• **Задания**
A – Переведите на английский язык предложение из документа: «Постепенно наши компании, типографии, турфирмы привыкли проводить здесь свои презентации.»
B – Подхватите интервью о презентациях в посольстве с того места, где оно обрывается, и напишите ответ на последний вопрос корреспондента.

• **Документ**

П.: В посольствах никогда не были?! Понятное дело. Я тоже не ходила! Это обычно так и есть. Но мы хотели это изменить. Постепенно наши компании, типографии, турфирмы привыкли проводить здесь свои презентации. Особенно компании, которые здесь имеют своих представителей. И знаете: если посольство приглашает своих русских партнеров, тем тоже бывает интересно прийти, даже на высшем уровне.
Корр.: А бывало так, что из этих встреч в посольстве возникал какой-то интересный проект?

• **Извлеченные записи**

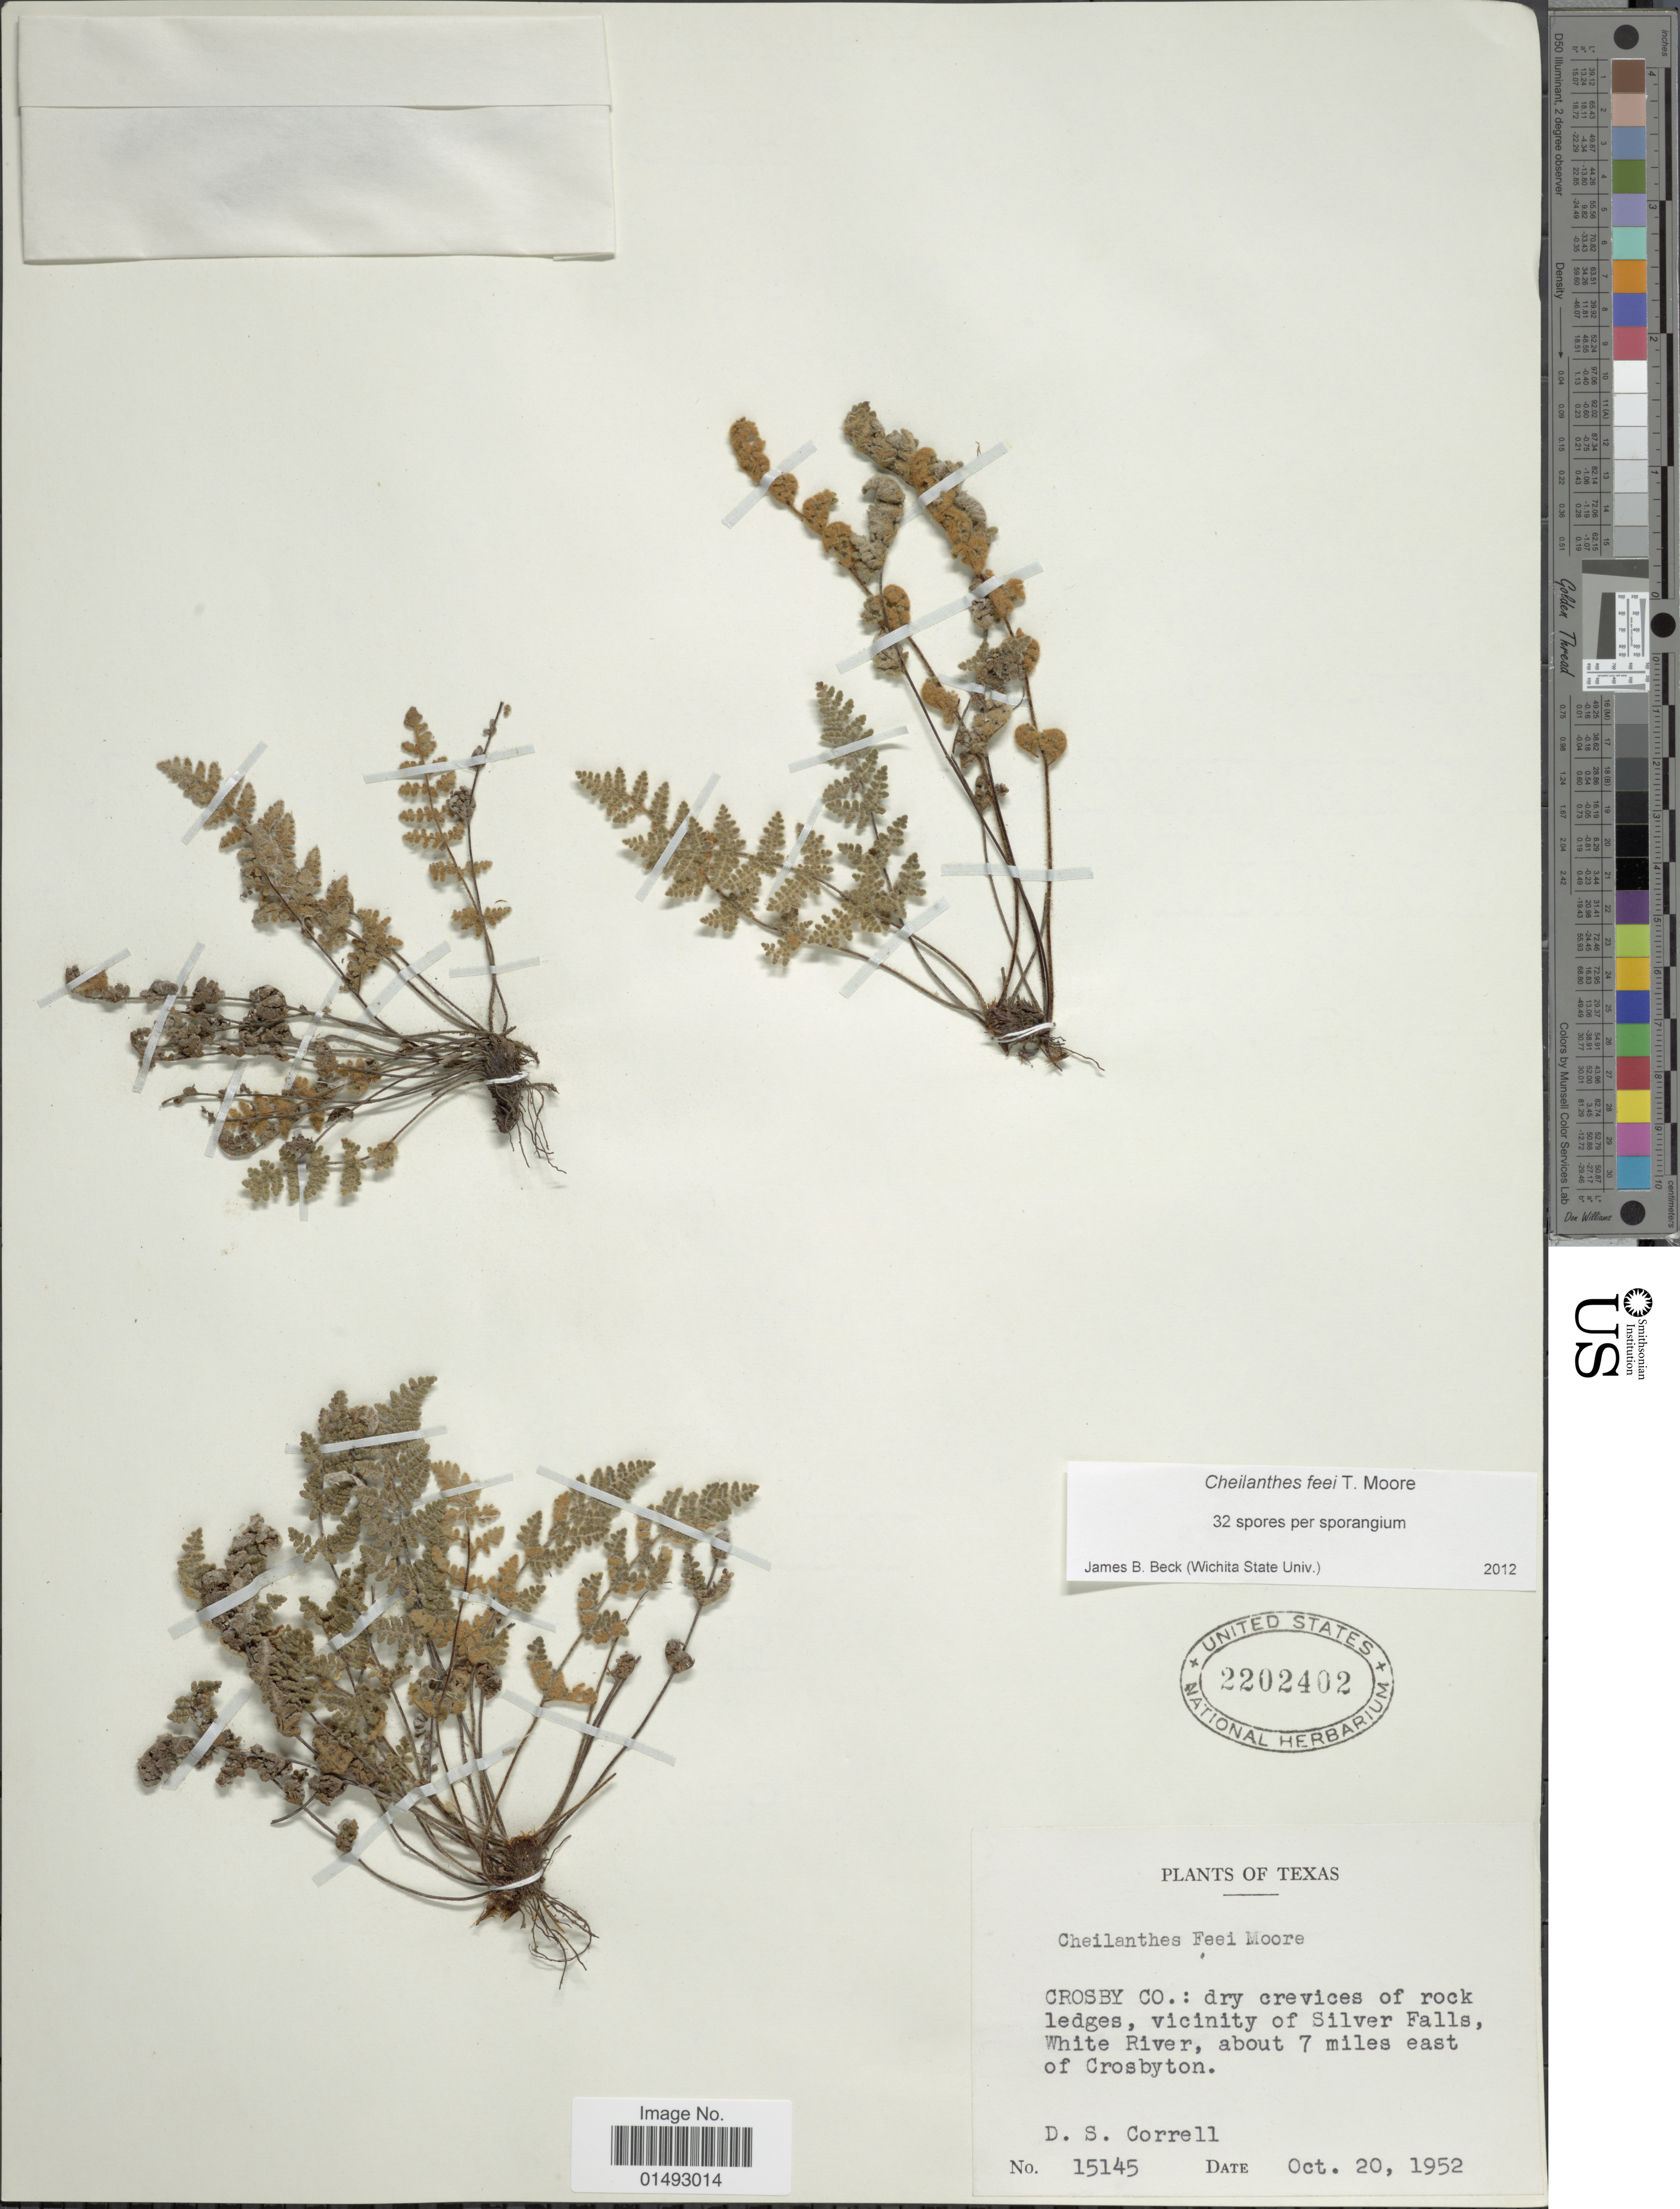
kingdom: Plantae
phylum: Tracheophyta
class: Polypodiopsida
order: Polypodiales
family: Pteridaceae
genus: Myriopteris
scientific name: Myriopteris gracilis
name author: Fée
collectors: D. S. Correll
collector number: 15145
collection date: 1952-10-20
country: United States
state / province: Texas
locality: Crosby Co.: dry crevices of rock ledges, vicinity of Silver Falls, White River, about 7 miles east of Crosbyton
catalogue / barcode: US 2202402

• **Результаты выполнения**
A – Gradually, our companies, printing houses, and travel agencies got used to holding their presentations here.

B –
П.: Точно я не могу сказать, это не измеришь и не вставишь в отчет, но я знаю, что многие здесь начали свои знакомства, деловые контакты, и теперь хорошо работают. Это не какие-то грандиозные проекты; но я многих познакомила, даже они сами об этом забыли. То же и в культурной сфере — с издательствами, университетами, архивами, библиотеками. Например, с Библиотекой иностранной литературы, с госпожой Екатериной Гениевой, мы осуществляем грандиозный проект «Библиотека словенской литературы». Уже вышло несколько книг наших прозаиков. А как это начиналось? К нам зашла госпожа Гениева, она собиралась в Рим. Я ее спросила: может быть, вы по дороге заедете к нам в Любляну? Она поехала, познакомилась с множеством наших интеллектуалов. И уже через восемь месяцев в их издательстве «Рудомино» вышла первая книжка — представляете? Началось многолетнее сотрудничество. И книги эти очень тепло были встречены. А теперь издатели и в других странах начали интересоваться нашими писателями. Для того чтобы писатель из малой страны стал европейски известным, его должны перевести хотя бы на один великий европейский язык. Например, на русский. Так что знакомство с госпожой Гениевой было очень удачным.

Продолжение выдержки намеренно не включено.